[R] AIC mathematical artefact or computation problem ?

Fri Mar 24 04:07:11 CET 2006

lionel humbert <humbert.lionel <at> courrier.uqam.ca> writes:

> 
> Dear R user,
> 
> I have made many logistic regression (glm function) with a second order 
> polynomial formula on a data set containing 440 observation of 96 
> variables. I’ve made the plot of AIC versus the frequency 
> (presence/observations) of each variable and I obtain a nearly perfect 
> arch effect with a symmetric axe for a frequency of 0.5 . I obtain the 
> same effect with deterministic data. Maybe I’ve miss something, but I 
> have found nothing that could explain this in the theoretical 
> calculation. Could it be due to the computation under R or AIC value is 
> a function of frequency ?
> 

f <- function(a,b,n=500) {
   x <- runif(n)
   y <- rbinom(n,size=1,prob=plogis(a+b*x))
   AIC(glm(y~x,family=binomial))
}

b <- 0.1
avec <- seq(-5,5,length=50)
nsim <- 100

resmat <- matrix(nrow=length(avec),ncol=nsim)
for (i in 1:length(a)) {
  resmat[i,] <- replicate(nsim,f(avec[i],b))
}

matplot(resmat)

## or even more simply:
x2 <- sapply(avec,
   function(a) {-sum(dbinom(rbinom(10000,size=1,prob=plogis(a)),
             size=1,prob=plogis(a),log=TRUE))})

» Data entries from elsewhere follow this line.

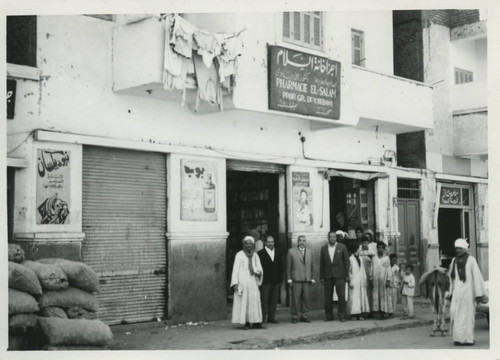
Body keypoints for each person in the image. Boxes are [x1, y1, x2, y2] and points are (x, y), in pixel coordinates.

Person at [447, 238, 488, 346]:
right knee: (456, 313)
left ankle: (468, 339)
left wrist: (479, 293)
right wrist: (450, 292)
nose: (458, 250)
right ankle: (458, 338)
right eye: (456, 248)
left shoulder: (471, 260)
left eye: (460, 248)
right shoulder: (454, 260)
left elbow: (477, 277)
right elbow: (451, 277)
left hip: (468, 292)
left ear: (465, 248)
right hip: (457, 292)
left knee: (468, 316)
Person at [230, 236, 264, 330]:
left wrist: (258, 272)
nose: (248, 245)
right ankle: (247, 323)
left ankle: (256, 322)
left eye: (250, 244)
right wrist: (235, 283)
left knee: (254, 301)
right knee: (245, 302)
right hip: (243, 281)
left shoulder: (255, 255)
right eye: (247, 244)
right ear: (244, 245)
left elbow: (260, 267)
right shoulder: (239, 255)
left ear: (253, 245)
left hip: (253, 281)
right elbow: (235, 270)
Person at [319, 231, 350, 322]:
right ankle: (329, 316)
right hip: (328, 275)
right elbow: (322, 263)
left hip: (340, 275)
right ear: (328, 238)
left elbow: (346, 262)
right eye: (330, 237)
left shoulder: (342, 247)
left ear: (336, 238)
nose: (332, 238)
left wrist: (347, 275)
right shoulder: (324, 249)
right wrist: (321, 276)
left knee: (341, 296)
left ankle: (342, 315)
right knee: (327, 297)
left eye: (333, 237)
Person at [286, 235, 315, 323]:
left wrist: (312, 277)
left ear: (306, 242)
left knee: (306, 298)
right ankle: (295, 316)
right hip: (296, 279)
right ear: (298, 242)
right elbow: (288, 267)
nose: (302, 242)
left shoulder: (310, 252)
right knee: (296, 299)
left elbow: (312, 266)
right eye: (300, 241)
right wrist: (289, 279)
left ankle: (304, 315)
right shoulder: (291, 251)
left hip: (307, 279)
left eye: (304, 240)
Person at [258, 235, 283, 324]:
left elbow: (281, 267)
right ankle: (262, 318)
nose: (270, 243)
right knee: (264, 301)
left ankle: (271, 318)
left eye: (272, 242)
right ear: (265, 243)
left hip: (276, 281)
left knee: (274, 300)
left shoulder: (278, 252)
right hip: (265, 281)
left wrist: (281, 280)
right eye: (268, 242)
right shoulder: (260, 253)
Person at [347, 241, 370, 320]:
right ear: (356, 249)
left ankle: (360, 314)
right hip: (354, 281)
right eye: (359, 248)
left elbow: (362, 270)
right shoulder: (350, 259)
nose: (360, 249)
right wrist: (350, 280)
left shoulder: (360, 258)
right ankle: (353, 314)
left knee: (361, 297)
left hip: (361, 280)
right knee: (354, 298)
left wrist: (365, 279)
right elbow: (349, 271)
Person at [370, 241, 391, 319]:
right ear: (377, 249)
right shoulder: (374, 258)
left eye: (382, 248)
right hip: (375, 279)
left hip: (383, 279)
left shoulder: (386, 258)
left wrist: (388, 279)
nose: (380, 249)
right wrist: (371, 278)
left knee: (383, 295)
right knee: (376, 294)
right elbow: (372, 269)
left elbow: (388, 269)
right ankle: (376, 310)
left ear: (384, 249)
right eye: (379, 248)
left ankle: (383, 310)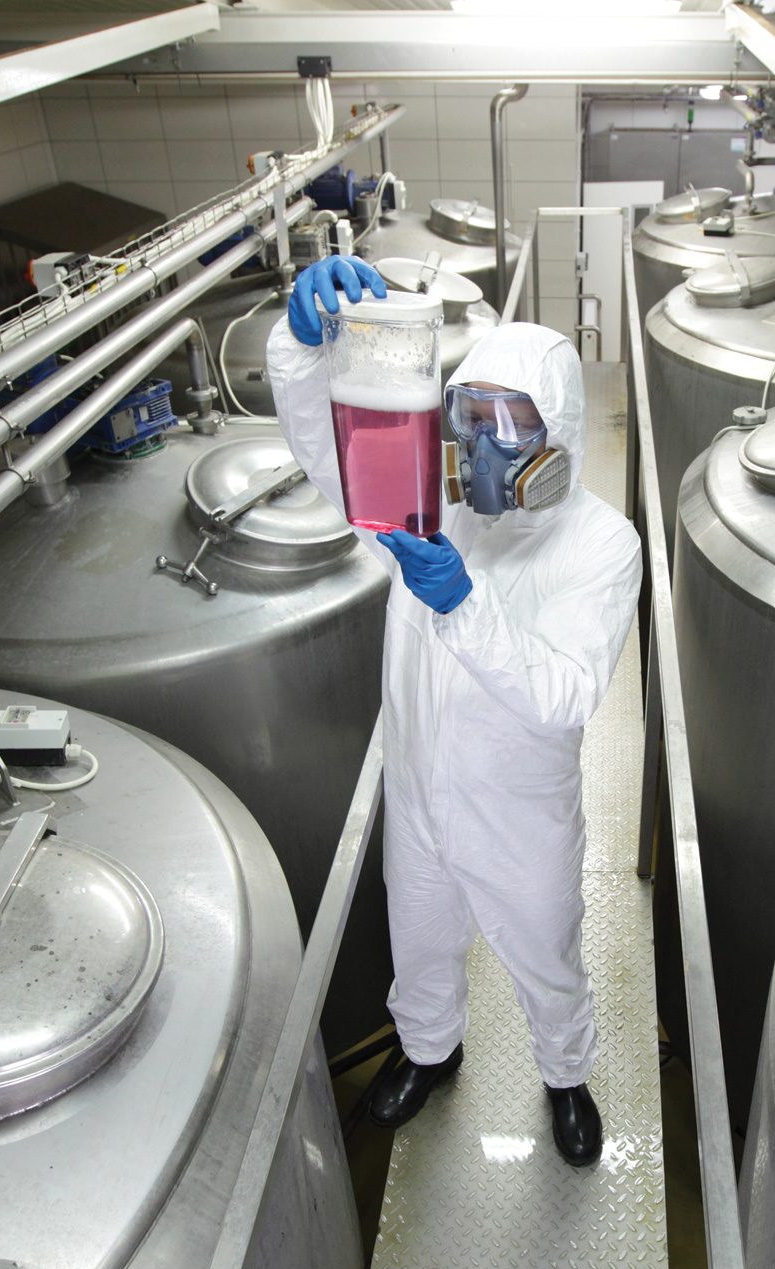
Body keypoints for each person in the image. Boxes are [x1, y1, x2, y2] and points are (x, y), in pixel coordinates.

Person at [268, 255, 641, 1167]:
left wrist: (463, 605)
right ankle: (429, 1051)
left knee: (546, 953)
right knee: (421, 939)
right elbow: (332, 459)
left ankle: (566, 1074)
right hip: (424, 789)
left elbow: (563, 696)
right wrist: (304, 352)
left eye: (510, 428)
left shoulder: (603, 545)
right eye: (469, 419)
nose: (483, 449)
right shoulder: (428, 500)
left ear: (558, 435)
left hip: (519, 809)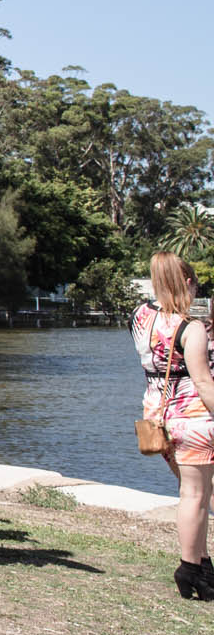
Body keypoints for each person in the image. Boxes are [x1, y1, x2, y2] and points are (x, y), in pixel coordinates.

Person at [131, 253, 214, 600]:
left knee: (192, 492)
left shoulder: (140, 316)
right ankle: (189, 568)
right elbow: (203, 381)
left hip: (158, 416)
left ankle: (203, 565)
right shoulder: (190, 328)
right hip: (192, 417)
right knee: (196, 496)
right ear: (188, 283)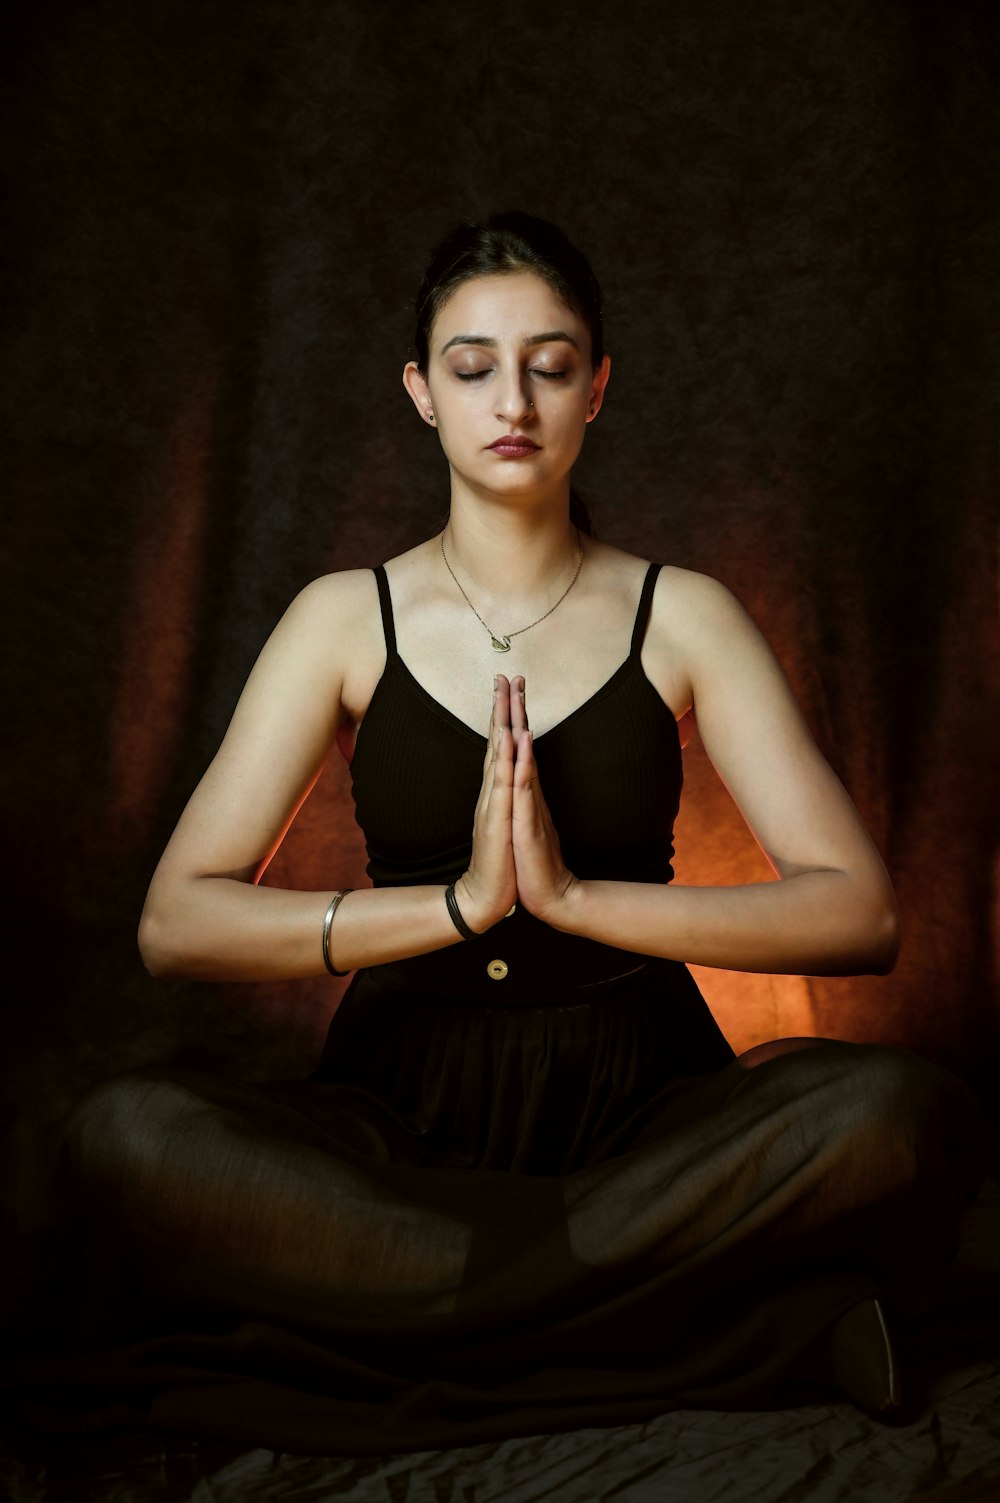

  I don't think it's an artifact.  The curve basically
reflects some function of the variance of the binomial distribution --
the more variance, the lower the likelihood of any particular outcome,
the higher the log-likelihood and the AIC.  Doing a little math
would probably get you the exact form of the curve.